Bu sorunun yanıtını vermeden önce Beyoğlu'nda yaşanan ikinci önemli dönüşümü belirteyim:
Restorasyonlar. Beyoğlu, terk edilmiş, metruk, bir yerdi. 19. yüzyıl Art Nouveau akımının kötü örnekleri de olsa o bölgede yer alan apartmanlar perişandı. Her biri izbe birer yerdi. Sonradan hızla dönüşmeye başladı. Ve şimdi tartıştığımız sorunlar da ona bağlı olarak ortaya çıktı.
***
Çıktı, çünkü, kanımca, Beyoğlu'nun ve bilhassa Asmalımesçit'in kaderinin değişmesine yol açan o
bohemleşme/meyhaneleşme ilişkisi kendiliğinden değil bilinçle öne itildi. Öylelikle o bölgeye İstanbul'un her yerinden cebinde parası olan insanlar aktı. Bölge birkaç yıl zarfında değer kazandı, el değiştirdi. Spekülasyonun odağı oldu. İnsanlar hızla yatırım yaptı o muhite. O başıboş, yıkık yıprak yapılar onarıldı.
Sokaklar neticede insan almaz bir hale geldi.
***
Nitekim Demircan da bu dönüşümü işaret ediyor ve 10 yıllık bir dönemde bölgede şu kadar yapının restore edildiğini belirtiyor.
Böylece masa-sandalye kavgasına geliyoruz.
Öyle sanıyorum ki, Belediye Başkanı'nın vurguladığı bu değişimden sonra sıra bölgenin bir kere daha el değiştirmesine geldi.

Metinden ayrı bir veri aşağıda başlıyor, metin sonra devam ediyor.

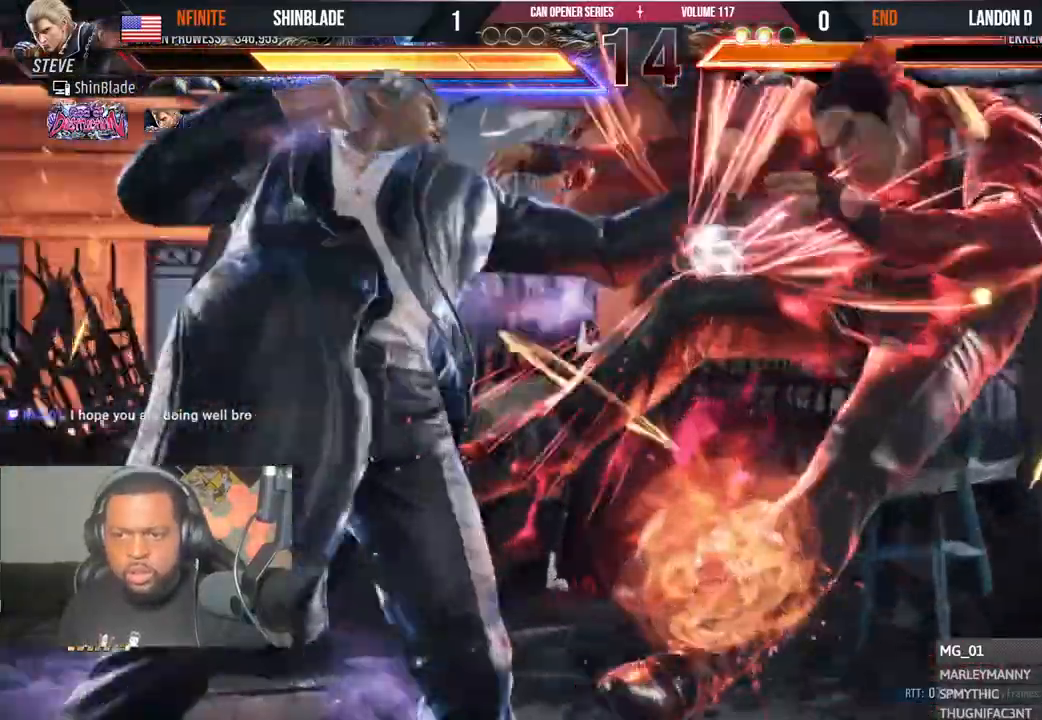
{"buttons": [], "left_stick": "center", "right_stick": "center", "events": [[417, "DPAD_RIGHT", "up"]]}
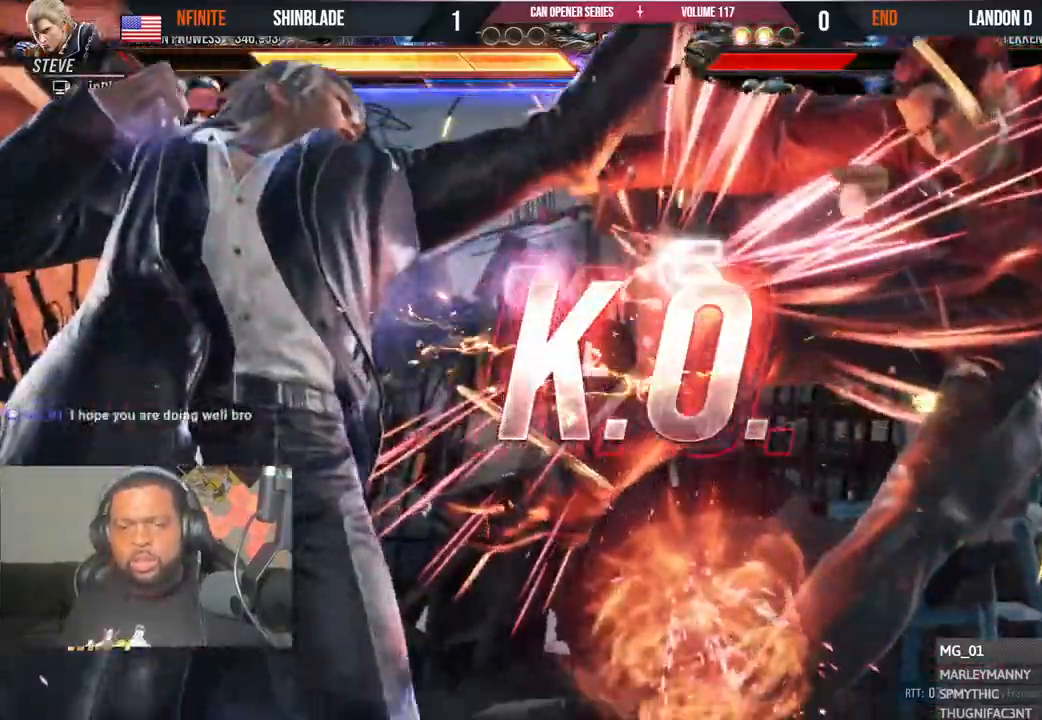
{"buttons": [], "left_stick": "center", "right_stick": "center", "events": []}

Bunun iki yolu var: Muhtemelen bölgenin değerlenen yapıları ve işletmeleri şimdi işletmecilerin güç duruma düşmesinden ötürü hızla el değiştirecek ve başka işletmecilerin eline geçecek. Bu, işletme düzeyinde ortaya çıkacak bir sonuç. Fakat bundan bir adım daha ileride başka bir hamle var: Bölge bu haliyle o değerli yapılara daha fazla talep üretemez.
Çünkü, binalar yapıldı, onarıldı, parlatıldı.
Şimdi onları sahiplenecek bir kesim gerekiyor.
Daha açık söyleyeyim: Söz konusu bina stoğunun yeni bir
rant üretmesi şart. Halbuki bugünkü haliyle insanlar Beyoğlu'ndan kaçıyor. O binalar altı kaval üstü şişhane bir durumda. Alt katları değer üretiyor ama üstlerin bir işlevi yok.
Bu aranan yeni sınıf ve kesim mutlaka şu veya bu ideolojiden olmak zorunda değil.
Sadece yeni bir sermayenin bölgeye akması gerek. Bu da Beyoğlu'na bir neşter atılmasına bakıyordu. Oldu. Şimdi bölgenin gece hayatından çıkması üstüne şirketler, evler, sermaye ve bugünkünden çok daha 'nezih' bir kesim o bölgeye akacak.
Hayatta her şey sosyolojidir, sınıfsaldır ve kapitalle ilgilidir. Galata bankerlerine bir adım mesafede Beyoğlu şu günkü günde bu gerçeğin dışında kalabilir mi?